The General Services Administration is trying to remake its real estate unit following a convention scandal that brought down the agency’s top administrator, and it has named a Defense Department official who oversaw the Defense Base Closure and Realignment (BRAC) process to right the ship.

On Tuesday the GSA named Dorothy Robyn, who served as the Pentagon’s deputy undersecretary for installations and environment for the past three years, as new commissioner of the Public Buildings Service, the unit that oversees the federal government’s real estate portfolio.

Dan Tangherlini , acting administrator of the GSA, issued a memo to agency employes announcing the selection Tuesday.

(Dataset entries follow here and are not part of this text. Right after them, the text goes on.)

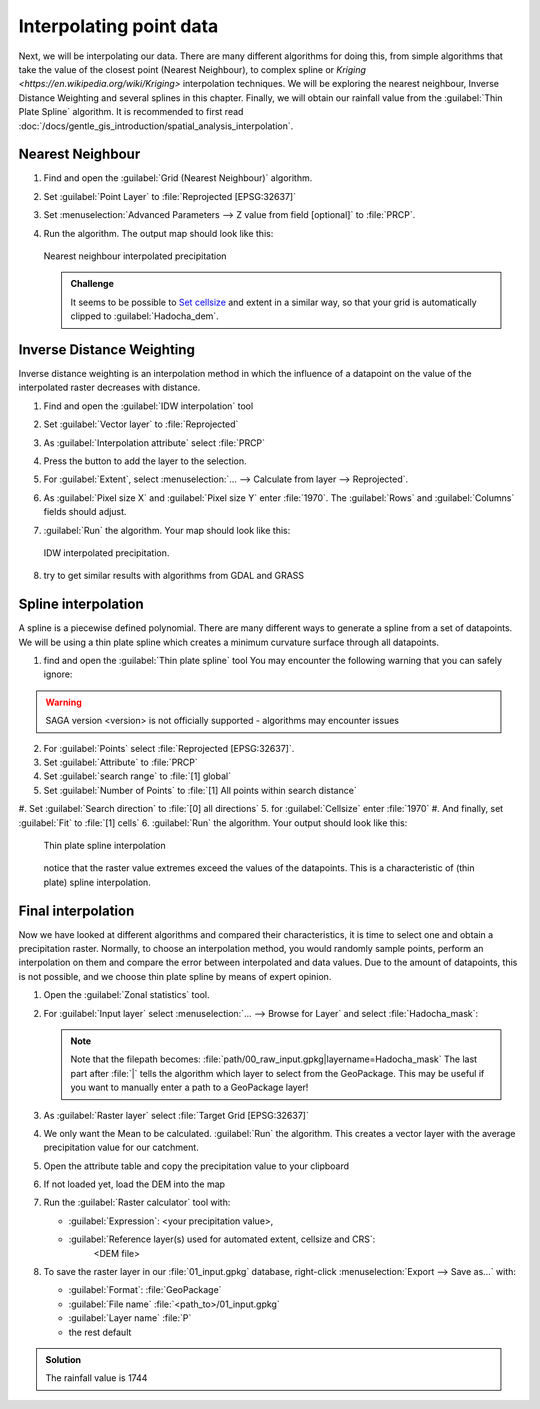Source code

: ===================================
|moderate| Interpolating point data
===================================

Next, we will be interpolating our data. There are many different algorithms for
doing this, from simple algorithms that take the value of the closest point
(Nearest Neighbour), to complex spline  or 
`Kriging <https://en.wikipedia.org/wiki/Kriging>`  interpolation techniques. We will be
exploring the nearest neighbour, Inverse Distance Weighting and several splines
in this chapter. Finally, we will obtain our rainfall value from the |saga|:guilabel:`Thin
Plate Spline` algorithm. It is recommended to first read 
:doc:`/docs/gentle_gis_introduction/spatial_analysis_interpolation`.

Nearest Neighbour
-----------------

#. Find and open the |gdal|:guilabel:`Grid (Nearest Neighbour)` algorithm. 
#. Set :guilabel:`Point Layer` to |pointLayer|:file:`Reprojected [EPSG:32637]`
#. Set :menuselection:`Advanced Parameters --> Z value from field [optional]`
   to |fieldFloat|:file:`PRCP`.
#. Run the algorithm. The output map should look like this:

   .. figure:: img/nearest_neighbour.png
      :align: center
       
      Nearest neighbour interpolated precipitation

   .. admonition:: |hard| Challenge

      It seems to be possible to 
      `Set cellsize <https://gis.stackexchange.com/questions/394134/cell-size-in-grid-nearest-neighbour-in-qgis>`_
      and extent in a similar way, so that your grid is automatically clipped
      to :guilabel:`Hadocha_dem`.

Inverse Distance Weighting
--------------------------

Inverse distance weighting is an interpolation method in which the influence of a
datapoint on the value of the interpolated raster decreases with distance.

1. Find and open the |logo|:guilabel:`IDW interpolation` tool
2. Set :guilabel:`Vector layer` to |pointLayer|:file:`Reprojected`
3. As :guilabel:`Interpolation attribute` select |fieldFloat|:file:`PRCP`
4. Press the |signPlus| button to add the layer to the selection.
5. For :guilabel:`Extent`, select :menuselection:`... --> Calculate from layer --> Reprojected`.
6. As :guilabel:`Pixel size X` and :guilabel:`Pixel size Y` enter :file:`1970`.
   The :guilabel:`Rows` and :guilabel:`Columns` fields should adjust.
7. :guilabel:`Run` the algorithm. Your map should look like this:

   .. figure:: img/idw.png
      :align: center
        
      IDW interpolated precipitation.

8. |hard| try to get similar results with algorithms from |gdal| GDAL and
   |grassLogo| GRASS

Spline interpolation
--------------------

A spline is a piecewise defined polynomial. There are many different ways to
generate a spline from a set of datapoints. We will be using a thin plate
spline which creates a minimum curvature surface through all datapoints.

1. find and open the |saga|:guilabel:`Thin plate spline` tool
   You may encounter the following warning that you can safely ignore:

.. warning::
   SAGA version <version> is not officially supported - algorithms may encounter issues

2. For :guilabel:`Points` select |pointLayer|:file:`Reprojected [EPSG:32637]`.
3. Set :guilabel:`Attribute` to |fieldFloat|:file:`PRCP`
#. Set :guilabel:`search range` to |selectString|:file:`[1] global`
#. Set :guilabel:`Number of Points` to |selectString|:file:`[1] All points within search distance`
#. Set :guilabel:`Search direction` to |selectString|:file:`[0] all directions`
5. for :guilabel:`Cellsize` enter :file:`1970`
#. And finally, set :guilabel:`Fit` to |selectString|:file:`[1] cells`
6. :guilabel:`Run` the algorithm. Your output should look like this:
    
   .. figure:: img/thin_plate_spline.png
      :align: center

      Thin plate spline interpolation

   notice that the raster value extremes exceed the values of the datapoints. This
   is a characteristic of (thin plate) spline interpolation.

|basic| Final interpolation
---------------------------

Now we have looked at different algorithms and compared their characteristics,
it is time to select one and obtain a precipitation raster. Normally, to choose
an interpolation method, you would randomly sample points, perform an
interpolation on them and compare the error between interpolated and data
values. Due to the amount of datapoints, this is not possible, and we choose
thin plate spline by means of expert opinion.

#. Open the |logo|:guilabel:`Zonal statistics` tool.
#. For :guilabel:`Input layer` select :menuselection:`... --> Browse for Layer`
   and select :file:`Hadocha_mask`:

   .. figure:: img/browse_mask.png
      :align: center

   .. note::
      Note that the filepath becomes:
      :file:`path/00_raw_input.gpkg|layername=Hadocha_mask` The last part
      after :file:`|` tells the algorithm which layer to select from the
      GeoPackage. This may be useful if you want to manually enter a path to a
      GeoPackage layer!

#. As :guilabel:`Raster layer` select |raster|:file:`Target Grid [EPSG:32637]`
#. We only want the |checkbox| Mean to be calculated. :guilabel:`Run` the
   algorithm. This creates a vector layer with the average precipitation value for
   our catchment.
#. Open the attribute table and copy the precipitation value to your clipboard
#. If not loaded yet, load the DEM into the map
#. Run the |logo|:guilabel:`Raster calculator` tool with:
    
   * :guilabel:`Expression`: <your precipitation value>,
   * :guilabel:`Reference layer(s) used for automated extent, cellsize and CRS`: |checkbox|
        <DEM file>

#. To save the raster layer in our :file:`01_input.gpkg` database, right-click
   :menuselection:`Export --> Save as...` with:

   * :guilabel:`Format`: |selectString|:file:`GeoPackage`
   * :guilabel:`File name` :file:`<path_to>/01_input.gpkg`
   * :guilabel:`Layer name` :file:`P`
   * the rest default

.. admonition:: Solution
   :class: dropdown

   The rainfall value is 1744

.. Substitutions definitions - AVOID EDITING PAST THIS LINE
   This will be automatically updated by the find_set_subst.py script.
   If you need to create a new substitution manually,
   please add it also to the substitutions.txt file in the
   source folder.

.. |basic| image:: /static/common/basic.png
.. |checkbox| image:: /static/common/checkbox.png
   :width: 1.3em
.. |fieldFloat| image:: /static/common/mIconFieldFloat.png
   :width: 1.5em
.. |gdal| image:: /static/common/gdal.png
   :width: 1.5em
.. |grassLogo| image:: /static/common/grasslogo.png
   :width: 1.5em
.. |hard| image:: /static/common/hard.png
.. |logo| image:: /static/common/logo.png
   :width: 1.5em
.. |moderate| image:: /static/common/moderate.png
.. |pointLayer| image:: /static/common/mIconPointLayer.png
   :width: 1.5em
.. |raster| image:: /static/common/mIconRaster.png
   :width: 1.5em
.. |saga| image:: /static/common/providerSaga.png
   :width: 1.5em
.. |selectString| image:: /static/common/selectstring.png
   :width: 2.5em
.. |signPlus| image:: /static/common/symbologyAdd.png
   :width: 1.5em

Tangherlini also said that he would abolish the Public Buildings Service board of directors, a little-known oversight unit.

At the Pentagon, Robyn (pronounced row-bine) closed out the most recent round of the controversial BRAC process, which began in 2005 and included major personnel shifts in the Washington region including the relocation of Walter Reed Army Medical Center activities, the expansion of the Mark Center in Alexandria and the transformation of Fort Meade.

She also oversaw a massive collection of bases and properties worldwide for the Defense Department, including more than 29 million acres of land, 300,000 buildings and 2.2 billion square feet of building space, according to GSA.

Robyn is Tangherlini’s first hire of a senior official since he took over for Martha Johnson in April following a $835,000 Las Vegas meeting that prompted her resignation and the ouster of previous PBS commissioner Robert A. Peck.

Tangherlini said Robyn’s work in recent years often required coordinating with the GSA on major real estate decisions.

“During this time, Dorothy has gained valuable experience working with GSA to identify ways that this agency and DOD can encourage greater innovation and cost efficiency from constructions firms and make federal buildings more energy efficient and sustainable,” he wrote to employees.

He said he was doing away with the unit’s board of directors “to ensure that she has the appropriate authority she needs to lead PBS.”

“As we move forward, I believe that this change is essential if PBS, and the entire GSA, is to give the American people the effective, efficient service that they deserve,” he said.

Tangherlini quickly cut travel and meeting expenses when he took over, at a projected savings of $11 million between April and August. The GSA also plans to review newspaper and magazine subscriptions and expenditures to conduct paper-based satisfaction surveys in a search for further savings.